*Prompt*
Give back exactly the line containing "right shoulder: (228, 250)" together with all the lines after it, ending at the final line below.

*Records contained in a dataset*
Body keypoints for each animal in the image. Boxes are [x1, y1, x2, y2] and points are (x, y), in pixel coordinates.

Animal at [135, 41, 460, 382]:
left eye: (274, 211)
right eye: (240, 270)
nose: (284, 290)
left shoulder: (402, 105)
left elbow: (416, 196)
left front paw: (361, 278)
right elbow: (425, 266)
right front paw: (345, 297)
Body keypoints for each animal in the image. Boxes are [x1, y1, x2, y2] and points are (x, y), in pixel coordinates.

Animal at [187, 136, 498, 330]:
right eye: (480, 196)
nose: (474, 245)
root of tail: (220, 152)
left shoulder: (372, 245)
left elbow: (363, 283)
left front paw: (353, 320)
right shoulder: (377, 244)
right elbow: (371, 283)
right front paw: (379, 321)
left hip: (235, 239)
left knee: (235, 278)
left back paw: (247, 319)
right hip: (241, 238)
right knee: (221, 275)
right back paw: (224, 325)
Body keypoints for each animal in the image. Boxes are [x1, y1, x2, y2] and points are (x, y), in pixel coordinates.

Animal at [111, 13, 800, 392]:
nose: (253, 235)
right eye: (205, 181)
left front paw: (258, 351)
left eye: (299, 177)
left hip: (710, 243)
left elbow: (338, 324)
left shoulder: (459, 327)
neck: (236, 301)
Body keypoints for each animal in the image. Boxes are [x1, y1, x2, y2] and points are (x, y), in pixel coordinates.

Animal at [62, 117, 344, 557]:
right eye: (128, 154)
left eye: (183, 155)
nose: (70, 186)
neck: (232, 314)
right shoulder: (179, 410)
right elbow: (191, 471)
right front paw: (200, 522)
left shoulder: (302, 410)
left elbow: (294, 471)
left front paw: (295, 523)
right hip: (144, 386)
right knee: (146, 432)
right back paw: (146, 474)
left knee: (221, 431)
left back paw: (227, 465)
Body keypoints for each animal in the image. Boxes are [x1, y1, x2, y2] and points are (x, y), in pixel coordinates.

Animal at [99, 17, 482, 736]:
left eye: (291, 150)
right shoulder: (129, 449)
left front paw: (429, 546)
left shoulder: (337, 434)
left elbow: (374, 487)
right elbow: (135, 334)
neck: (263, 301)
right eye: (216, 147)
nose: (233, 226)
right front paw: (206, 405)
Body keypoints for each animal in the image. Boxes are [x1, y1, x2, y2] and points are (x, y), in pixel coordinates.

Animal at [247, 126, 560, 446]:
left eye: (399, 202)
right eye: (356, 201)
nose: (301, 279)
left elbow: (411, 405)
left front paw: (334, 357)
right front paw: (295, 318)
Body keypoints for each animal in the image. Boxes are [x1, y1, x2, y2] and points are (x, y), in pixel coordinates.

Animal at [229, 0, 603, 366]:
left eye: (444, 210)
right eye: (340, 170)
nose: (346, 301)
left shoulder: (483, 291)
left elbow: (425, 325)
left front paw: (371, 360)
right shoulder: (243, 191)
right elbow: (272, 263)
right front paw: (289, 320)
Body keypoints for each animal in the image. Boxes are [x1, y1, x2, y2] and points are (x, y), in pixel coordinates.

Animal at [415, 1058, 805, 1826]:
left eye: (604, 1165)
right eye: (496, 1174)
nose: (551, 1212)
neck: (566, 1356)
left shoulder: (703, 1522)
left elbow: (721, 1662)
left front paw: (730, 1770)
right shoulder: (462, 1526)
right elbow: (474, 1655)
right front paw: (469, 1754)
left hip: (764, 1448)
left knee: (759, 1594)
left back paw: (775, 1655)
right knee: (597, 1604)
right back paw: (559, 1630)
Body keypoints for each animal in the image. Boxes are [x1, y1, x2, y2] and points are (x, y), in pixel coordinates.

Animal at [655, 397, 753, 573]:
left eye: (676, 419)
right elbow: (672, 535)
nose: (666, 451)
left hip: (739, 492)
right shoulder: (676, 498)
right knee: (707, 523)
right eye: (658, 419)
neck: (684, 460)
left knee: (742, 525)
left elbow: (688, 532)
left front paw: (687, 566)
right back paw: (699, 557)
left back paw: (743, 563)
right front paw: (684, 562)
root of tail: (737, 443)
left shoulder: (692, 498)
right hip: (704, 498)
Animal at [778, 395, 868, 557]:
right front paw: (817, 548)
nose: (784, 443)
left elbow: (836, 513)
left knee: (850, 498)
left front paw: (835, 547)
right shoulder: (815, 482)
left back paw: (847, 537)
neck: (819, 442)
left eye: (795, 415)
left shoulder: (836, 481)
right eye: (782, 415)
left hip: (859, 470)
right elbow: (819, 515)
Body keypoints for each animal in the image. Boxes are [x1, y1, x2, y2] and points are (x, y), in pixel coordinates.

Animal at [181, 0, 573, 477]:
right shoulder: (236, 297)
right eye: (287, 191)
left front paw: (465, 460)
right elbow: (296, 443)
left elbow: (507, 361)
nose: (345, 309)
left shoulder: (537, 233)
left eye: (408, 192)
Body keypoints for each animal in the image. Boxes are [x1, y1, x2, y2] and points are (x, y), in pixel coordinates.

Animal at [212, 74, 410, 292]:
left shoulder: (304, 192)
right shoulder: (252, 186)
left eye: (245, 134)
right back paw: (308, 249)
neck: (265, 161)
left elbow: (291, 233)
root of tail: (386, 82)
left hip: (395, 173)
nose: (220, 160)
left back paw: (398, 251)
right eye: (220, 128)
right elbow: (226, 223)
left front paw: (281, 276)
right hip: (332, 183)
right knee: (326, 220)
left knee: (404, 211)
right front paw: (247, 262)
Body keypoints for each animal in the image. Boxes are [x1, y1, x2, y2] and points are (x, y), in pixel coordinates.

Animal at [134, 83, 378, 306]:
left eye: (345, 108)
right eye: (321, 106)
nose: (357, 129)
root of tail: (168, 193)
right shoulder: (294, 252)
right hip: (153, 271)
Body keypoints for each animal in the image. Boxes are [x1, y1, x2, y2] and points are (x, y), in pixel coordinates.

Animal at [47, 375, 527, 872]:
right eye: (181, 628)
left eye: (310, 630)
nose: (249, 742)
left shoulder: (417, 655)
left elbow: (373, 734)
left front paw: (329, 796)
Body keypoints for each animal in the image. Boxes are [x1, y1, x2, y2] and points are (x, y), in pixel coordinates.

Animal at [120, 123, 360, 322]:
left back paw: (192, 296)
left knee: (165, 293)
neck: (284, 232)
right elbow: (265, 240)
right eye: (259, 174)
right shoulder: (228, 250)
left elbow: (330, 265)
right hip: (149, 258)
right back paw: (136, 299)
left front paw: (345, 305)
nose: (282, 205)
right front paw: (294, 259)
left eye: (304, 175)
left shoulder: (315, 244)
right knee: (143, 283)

*Solution*
right shoulder: (228, 250)
left elbow: (330, 265)
right hip: (149, 258)
right back paw: (136, 299)
left front paw: (345, 305)
nose: (282, 205)
right front paw: (294, 259)
left eye: (304, 175)
left shoulder: (315, 244)
right knee: (143, 283)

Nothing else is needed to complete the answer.